Dans une décision inattendue, le président Abdelmadjid Tebboune a surpris en maintenant Saïd Sayoud au gouvernement. Beaucoup l’annonçaient sur le départ, il hérite au contraire de deux ministères stratégiques : l’Intérieur et les Collectivités locales, en plus des Transports.
Pourtant, son parcours est jalonné de polémiques. L’affaire « Hez kachak ou emchi » – une phrase méprisante lancée à un vendeur lorsqu’il était wali d’Oran – avait déjà terni son image. La tragédie de Oued El Harrach, examinée en Conseil des ministres, a ravivé les critiques. Dans les deux cas, les appels à son limogeage se sont multipliés.
De la controverse à la promotion
Malgré ces épisodes, Sayoud a toujours bénéficié de la confiance présidentielle. Tebboune l’a confirmé à Oran, puis nommé ministre des Transports. Aujourd’hui, il se retrouve propulsé à la tête de deux ministères, comme si chaque controverse devenait un tremplin plutôt qu’un frein.
L’affaire de Oued El Harrach illustre ce paradoxe. La chute d’un bus dans l’oued avait déclenché une vague d’indignation et de demandes de démission. La sanction politique n’est jamais venue.

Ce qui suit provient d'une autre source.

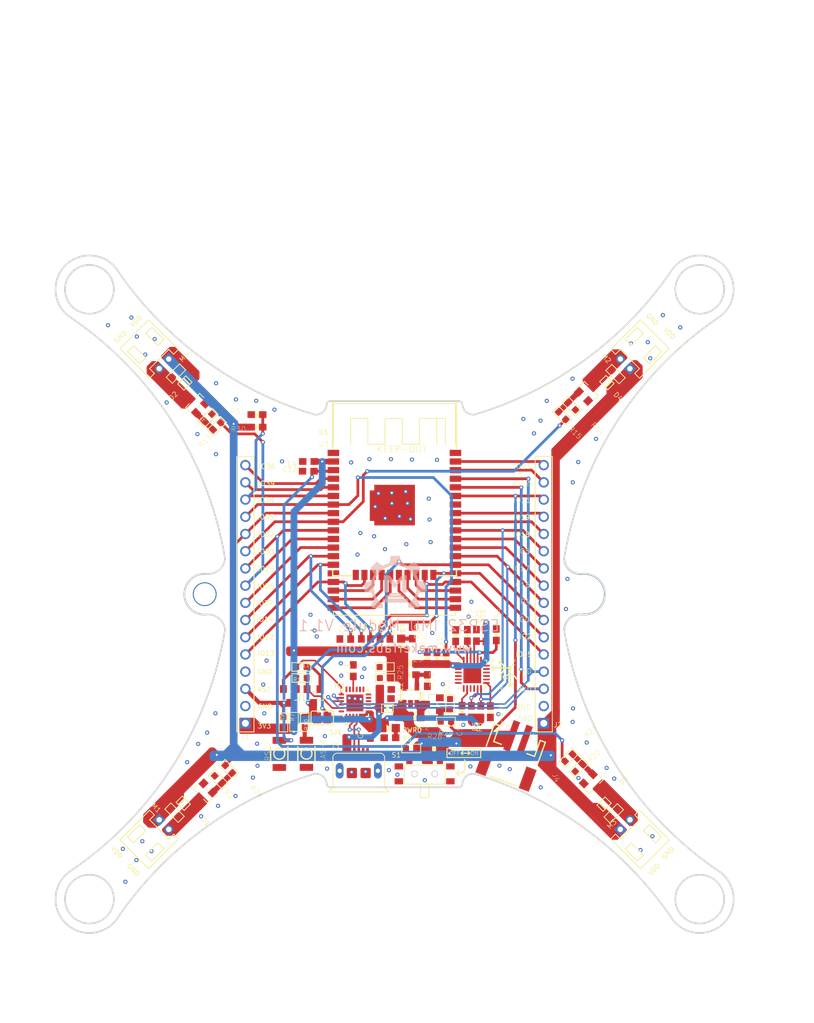
<source format=kicad_pcb>
(kicad_pcb (version 20211014) (generator pcbnew)

  (general
    (thickness 1.6)
  )

  (paper "A4")
  (layers
    (0 "F.Cu" signal)
    (31 "B.Cu" signal)
    (32 "B.Adhes" user "B.Adhesive")
    (33 "F.Adhes" user "F.Adhesive")
    (34 "B.Paste" user)
    (35 "F.Paste" user)
    (36 "B.SilkS" user "B.Silkscreen")
    (37 "F.SilkS" user "F.Silkscreen")
    (38 "B.Mask" user)
    (39 "F.Mask" user)
    (40 "Dwgs.User" user "User.Drawings")
    (41 "Cmts.User" user "User.Comments")
    (42 "Eco1.User" user "User.Eco1")
    (43 "Eco2.User" user "User.Eco2")
    (44 "Edge.Cuts" user)
    (45 "Margin" user)
    (46 "B.CrtYd" user "B.Courtyard")
    (47 "F.CrtYd" user "F.Courtyard")
    (48 "B.Fab" user)
    (49 "F.Fab" user)
    (50 "User.1" user)
    (51 "User.2" user)
    (52 "User.3" user)
    (53 "User.4" user)
    (54 "User.5" user)
    (55 "User.6" user)
    (56 "User.7" user)
    (57 "User.8" user)
    (58 "User.9" user)
  )

  (setup
    (pad_to_mask_clearance 0)
    (pcbplotparams
      (layerselection 0x00010fc_ffffffff)
      (disableapertmacros false)
      (usegerberextensions false)
      (usegerberattributes true)
      (usegerberadvancedattributes true)
      (creategerberjobfile true)
      (svguseinch false)
      (svgprecision 6)
      (excludeedgelayer true)
      (plotframeref false)
      (viasonmask false)
      (mode 1)
      (useauxorigin false)
      (hpglpennumber 1)
      (hpglpenspeed 20)
      (hpglpendiameter 15.000000)
      (dxfpolygonmode true)
      (dxfimperialunits true)
      (dxfusepcbnewfont true)
      (psnegative false)
      (psa4output false)
      (plotreference true)
      (plotvalue true)
      (plotinvisibletext false)
      (sketchpadsonfab false)
      (subtractmaskfromsilk false)
      (outputformat 1)
      (mirror false)
      (drillshape 1)
      (scaleselection 1)
      (outputdirectory "")
    )
  )

  (net 0 "")
  (net 1 "GND")
  (net 2 "+3V3")
  (net 3 "VBUS")
  (net 4 "IO18")
  (net 5 "IO19")
  (net 6 "DTR")
  (net 7 "RTS")
  (net 8 "IO0")
  (net 9 "IO23")
  (net 10 "IO12/MISO")
  (net 11 "IO34")
  (net 12 "IO35")
  (net 13 "IO32")
  (net 14 "IO33")
  (net 15 "IO25")
  (net 16 "IO26")
  (net 17 "IO27")
  (net 18 "SD2")
  (net 19 "SD3")
  (net 20 "CMD")
  (net 21 "IO2")
  (net 22 "SD1")
  (net 23 "SD0")
  (net 24 "CLK")
  (net 25 "RESET")
  (net 26 "RXD")
  (net 27 "TXD")
  (net 28 "D+")
  (net 29 "N$13")
  (net 30 "N$14")
  (net 31 "D-")
  (net 32 "N$15")
  (net 33 "N$5")
  (net 34 "IO16")
  (net 35 "IO17")
  (net 36 "IO36/SVP")
  (net 37 "IO39/SVN")
  (net 38 "NC")
  (net 39 "IO13/MOSI")
  (net 40 "IO14/SCLK")
  (net 41 "IO21/RES")
  (net 42 "IO5/SCL")
  (net 43 "IO22/DC")
  (net 44 "IO15/NSS")
  (net 45 "IO4/SDA")
  (net 46 "VCC")
  (net 47 "N$49")
  (net 48 "N$50")
  (net 49 "ADO")
  (net 50 "FSYNC")
  (net 51 "CLKIN")
  (net 52 "VIO")
  (net 53 "VBAT")
  (net 54 "N$4")
  (net 55 "N$1")
  (net 56 "VDD")
  (net 57 "N$2")
  (net 58 "N$3")
  (net 59 "N$6")
  (net 60 "N$7")
  (net 61 "N$8")
  (net 62 "N$9")
  (net 63 "N$10")
  (net 64 "N$11")
  (net 65 "N$17")
  (net 66 "N$18")
  (net 67 "N$24")
  (net 68 "N$53")
  (net 69 "VBUS1")
  (net 70 "N$12")

  (footprint "ESP32 IMU Module V1.1:R0603" (layer "F.Cu") (at 134.7561 115.7355 180))

  (footprint "ESP32 IMU Module V1.1:0603-RES" (layer "F.Cu") (at 153.3357 117.7488 -90))

  (footprint "ESP32 IMU Module V1.1:0603-NO" (layer "F.Cu") (at 147.8177 126.1887))

  (footprint "ESP32 IMU Module V1.1:R0603" (layer "F.Cu") (at 133.664 123.8476 -90))

  (footprint "ESP32 IMU Module V1.1:R0603" (layer "F.Cu") (at 175.6808 130.6204 45))

  (footprint "ESP32 IMU Module V1.1:0603-RES" (layer "F.Cu") (at 150.7963 115.2488))

  (footprint "ESP32 IMU Module V1.1:SOT23@1" (layer "F.Cu") (at 177.0824 75.0771 -45))

  (footprint "ESP32 IMU Module V1.1:R0603" (layer "F.Cu") (at 174.6332 77.2509 135))

  (footprint "ESP32 IMU Module V1.1:QFN-24-4MM2" (layer "F.Cu") (at 159.9844 116.8413 180))

  (footprint "ESP32 IMU Module V1.1:0603-NO" (layer "F.Cu") (at 144.9568 112.4496 90))

  (footprint "ESP32 IMU Module V1.1:C0603" (layer "F.Cu") (at 135.8081 85.4124 180))

  (footprint "ESP32 IMU Module V1.1:PH2.0-2P-90-DIP" (layer "F.Cu") (at 114.5011 139.0036 45))

  (footprint "ESP32 IMU Module V1.1:0603-NO" (layer "F.Cu") (at 161.2216 122.3311 90))

  (footprint "ESP32 IMU Module V1.1:SOD-323F" (layer "F.Cu") (at 117.3296 135.8615 135))

  (footprint "ESP32 IMU Module V1.1:PH2.0-2P-90-DIP" (layer "F.Cu") (at 114.5011 71.0036 -45))

  (footprint "ESP32 IMU Module V1.1:DIP-1X16-2.54MM" (layer "F.Cu") (at 126.5011 105.0036 90))

  (footprint "ESP32 IMU Module V1.1:0603-NO" (layer "F.Cu") (at 140.4356 112.4606 90))

  (footprint "ESP32 IMU Module V1.1:0603-CAP" (layer "F.Cu") (at 163.4985 110.9775 90))

  (footprint "ESP32 IMU Module V1.1:0603-RES" (layer "F.Cu") (at 128.211097 80.343616))

  (footprint "ESP32 IMU Module V1.1:0603" (layer "F.Cu") (at 180.8208 137.3479 -135))

  (footprint "ESP32 IMU Module V1.1:SOD-323F" (layer "F.Cu") (at 179.81 73.7712 -45))

  (footprint "ESP32 IMU Module V1.1:0603" (layer "F.Cu") (at 116.2632 72.4392 45))

  (footprint "ESP32 IMU Module V1.1:SOT23-5" (layer "F.Cu") (at 150.847 119.9167))

  (footprint "ESP32 IMU Module V1.1:0603-NO" (layer "F.Cu") (at 160.5737 111.0811 90))

  (footprint "ESP32 IMU Module V1.1:SOT23" (layer "F.Cu") (at 133.0515 120.0185 180))

  (footprint "ESP32 IMU Module V1.1:0603-NO" (layer "F.Cu") (at 142.411097 116.283606 90))

  (footprint "ESP32 IMU Module V1.1:R0603" (layer "F.Cu") (at 122.294497 80.203375 45))

  (footprint "ESP32 IMU Module V1.1:ESP-WROOM-32" (layer "F.Cu") (at 148.5011 91.8536 90))

  (footprint "ESP32 IMU Module V1.1:0603-NO" (layer "F.Cu") (at 147.1667 119.0597))

  (footprint "ESP32 IMU Module V1.1:0603-RES" (layer "F.Cu") (at 128.211097 78.493619 180))

  (footprint "ESP32 IMU Module V1.1:0603-RES" (layer "F.Cu") (at 162.6234 122.3431 90))

  (footprint "ESP32 IMU Module V1.1:0603-NO" (layer "F.Cu") (at 159.8323 122.3311 90))

  (footprint "ESP32 IMU Module V1.1:R0603" (layer "F.Cu") (at 122.5148 132.3488 -45))

  (footprint "ESP32 IMU Module V1.1:0603-NO" (layer "F.Cu") (at 142.0284 112.4766 90))

  (footprint "ESP32 IMU Module V1.1:0603-NO" (layer "F.Cu") (at 135.7765 86.8505 180))

  (footprint "ESP32 IMU Module V1.1:PH2.0-2P-90-DIP" (layer "F.Cu") (at 182.5011 139.0036 135))

  (footprint "ESP32 IMU Module V1.1:0603-CAP" (layer "F.Cu") (at 159.236 111.0771 90))

  (footprint "ESP32 IMU Module V1.1:R0603" (layer "F.Cu") (at 156.0708 123.8117))

  (footprint "ESP32 IMU Module V1.1:0603-RES" (layer "F.Cu") (at 153.3088 114.3997 -90))

  (footprint "ESP32 IMU Module V1.1:PH2.0-2P-90-DIP" (layer "F.Cu") (at 182.5011 71.0036 -135))

  (footprint "ESP32 IMU Module V1.1:SJ" (layer "F.Cu") (at 137.8301 123.2555 180))

  (footprint "ESP32 IMU Module V1.1:SOT23@1" (layer "F.Cu") (at 154.1625 121.2424 90))

  (footprint "ESP32 IMU Module V1.1:R0603" (layer "F.Cu") (at 134.7771 117.3697))

  (footprint "ESP32 IMU Module V1.1:0603-CAP" (layer "F.Cu") (at 158.4537 122.2985 -90))

  (footprint "ESP32 IMU Module V1.1:0603" (layer "F.Cu") (at 147.0499 115.7479))

  (footprint "ESP32 IMU Module V1.1:ESP32-WROVER" (layer "F.Cu") (at 139.4778 108.2763))

  (footprint "ESP32 IMU Module V1.1:R0603" (layer "F.Cu") (at 174.1803 129.1295 -135))

  (footprint "ESP32 IMU Module V1.1:R0603" (layer "F.Cu") (at 135.2462 123.8606 90))

  (footprint "ESP32 IMU Module V1.1:0603-RES" (layer "F.Cu") (at 157.5088 111.1185 -90))

  (footprint "ESP32 IMU Module V1.1:0603-CAP" (layer "F.Cu") (at 154.7585 114.4531 90))

  (footprint "ESP32 IMU Module V1.1:0603" (layer "F.Cu") (at 181.0805 72.5165 -45))

  (footprint "ESP32 IMU Module V1.1:CHIPLED_0805_NOOUTLINE" (layer "F.Cu") (at 147.629 124.7562 -90))

  (footprint "ESP32 IMU Module V1.1:SOD-323F" (layer "F.Cu") (at 179.3954 135.9879 -135))

  (footprint "ESP32 IMU Module V1.1:JST-2-SMD" (layer "F.Cu") (at 165.4411 129.7236 160))

  (footprint "ESP32 IMU Module V1.1:157SW" (layer "F.Cu") (at 131.5011 130.576 90))

  (footprint "ESP32 IMU Module V1.1:SOT23@1" (layer "F.Cu") (at 120.2818 134.3224 135))

  (footprint "ESP32 IMU Module V1.1:SOD-323F" (layer "F.Cu") (at 117.5767 73.8323 45))

  (footprint "ESP32 IMU Module V1.1:R0603" (layer "F.Cu") (at 121.0224 78.9576 -135))

  (footprint "ESP32 IMU Module V1.1:R0603" (layer "F.Cu") (at 173.2153 78.6615 -45))

  (footprint "ESP32 IMU Module V1.1:R0603" (layer "F.Cu") (at 132.112 123.9122 -90))

  (footprint "ESP32 IMU Module V1.1:0603" (layer "F.Cu") (at 116.057 137.2544 135))

  (footprint "ESP32 IMU Module V1.1:0603-NO" (layer "F.Cu") (at 161.9792 111.1361 -90))

  (footprint "ESP32 IMU Module V1.1:0603" (layer "F.Cu") (at 150.9452 127.7765))

  (footprint "ESP32 IMU Module V1.1:0603-NO" (layer "F.Cu") (at 151.1111 110.7136 -90))

  (footprint "ESP32 IMU Module V1.1:0603-NO" (layer "F.Cu") (at 147.1247 120.4067))

  (footprint "ESP32 IMU Module V1.1:0603-NO" (layer "F.Cu") (at 143.6014 112.4506 90))

  (footprint "ESP32 IMU Module V1.1:SMD7-6.6X2.7X2.5MM" (layer "F.Cu") (at 152.9304 131.5193 180))

  (footprint "ESP32 IMU Module V1.1:SOT23" (layer "F.Cu") (at 136.5441 120.0305 180))

  (footprint "ESP32 IMU Module V1.1:157SW" (layer "F.Cu") (at 135.5011 130.5609 90))

  (footprint "ESP32 IMU Module V1.1:MICRO-USB-5P" (layer "F.Cu") (at 143.2171 128.47))

  (footprint "ESP32 IMU Module V1.1:R0603" (layer "F.Cu") (at 124.0571 130.8197 135))

  (footprint "ESP32 IMU Module V1.1:CHIPLED_0805_NOOUTLINE" (layer "F.Cu") (at 149.4711 112.6136))

  (footprint "ESP32 IMU Module V1.1:0603-RES" (layer "F.Cu")
    (tedit 0) (tstamp d0a63e30-9118-418e-a83e-c987e8ae8ccd)
    (at 154.3259 127.8133 180)
    (fp_text reference "R28" (a
... [996734 chars truncated]
</source>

Au contraire, Saïoud est promu ministre de l’Intérieur, tout en gardant les Transports. Un message clair : la présidence assume ses choix et préfère consolider ses hommes, même les plus contestés.

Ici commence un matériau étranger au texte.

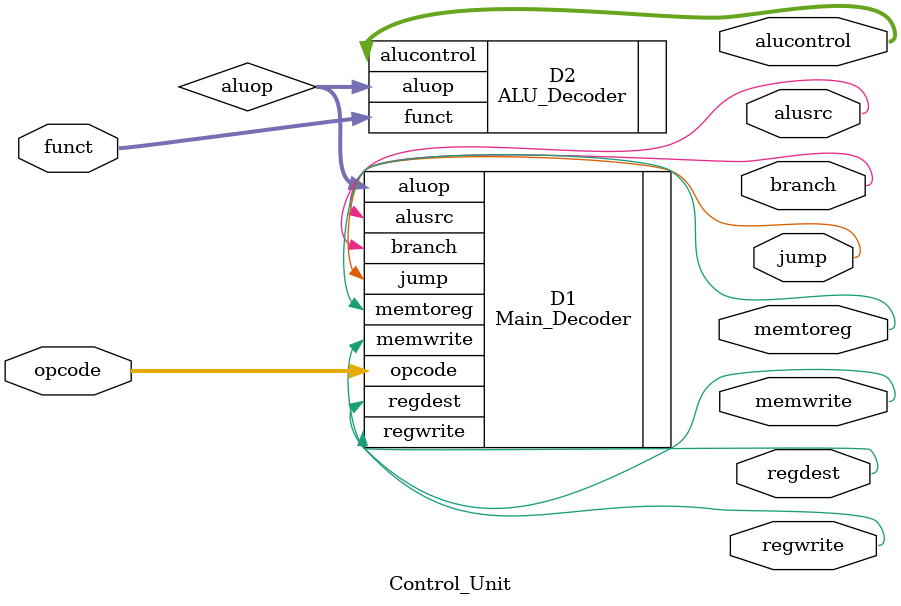
<source format=v>
module Control_Unit (
  input [5:0] funct,opcode,
  output [2:0] alucontrol,
  output memwrite,regwrite,regdest,alusrc,jump,memtoreg,branch
);
wire [1:0] aluop;
Main_Decoder D1(

  .opcode(opcode),
  .memwrite(memwrite),
  .regwrite(regwrite),
  .regdest(regdest),
  .alusrc(alusrc),
  .jump(jump),
  .memtoreg(memtoreg),
  .branch(branch),
  .aluop(aluop)
);
ALU_Decoder D2(

  .aluop(aluop),
  .alucontrol(alucontrol),
  .funct(funct)
);
  
endmodule

</source>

Aux Transports, des dossiers lourds
À la tête de ce portefeuille, Sayoud a géré plusieurs chantiers jugés décisifs. Il a signé un accord avec CMA CGM pour le développement du port d’Oran. Il a aussi commandé 16 avions ATR 72-600 et un simulateur de vol, livrables entre 2026 et 2028. Cette commande, l’une des plus importantes jamais attribuées par ATR à un opérateur africain, doit moderniser la flotte d’Air Algérie. Par ailleurs, il a lancé une nouvelle compagnie aérienne locale destinée à renforcer les dessertes domestiques. Ces projets lui servent de carte de visite, consolidant son image d’homme utile à l’exécutif.
Un pari risqué
Le cumul de l’Intérieur et des Transports n’est pas seulement une promotion. C’est un pari politique. Saïoud doit désormais piloter la sécurité et l’administration locale, tout en assurant la modernisation des infrastructures de transport. Le risque d’éparpillement est évident, mais la présidence a choisi de miser sur sa capacité à encaisser les tempêtes.
Issu du ministère de l’Habitat, il a dirigé l’OPGI de Blida avant d’enchaîner plusieurs postes de wali. En 2020, il est envoyé à Saïda. L’année suivante, il prend les rênes d’Oran pour préparer les Jeux Méditerranéens et relancer une wilaya stratégique. Lors de son installation, il avait déclaré qu’il « ne se soumettrait qu’à l’autorité de l’État et de la loi », en critique claire aux pressions exercées via les réseaux sociaux.
Le 18 novembre 2024, Tebboune le nomme ministre des Transports. Un an plus tard, il choisit de lui confier deux ministères à la fois, malgré la contestation persistante. Ce choix s’inscrit dans une logique de fidélité présidentielle plus que dans une volonté de sanctionner. Déjà, des spéculations l’annoncent promis à d’autres portefeuilles souverains.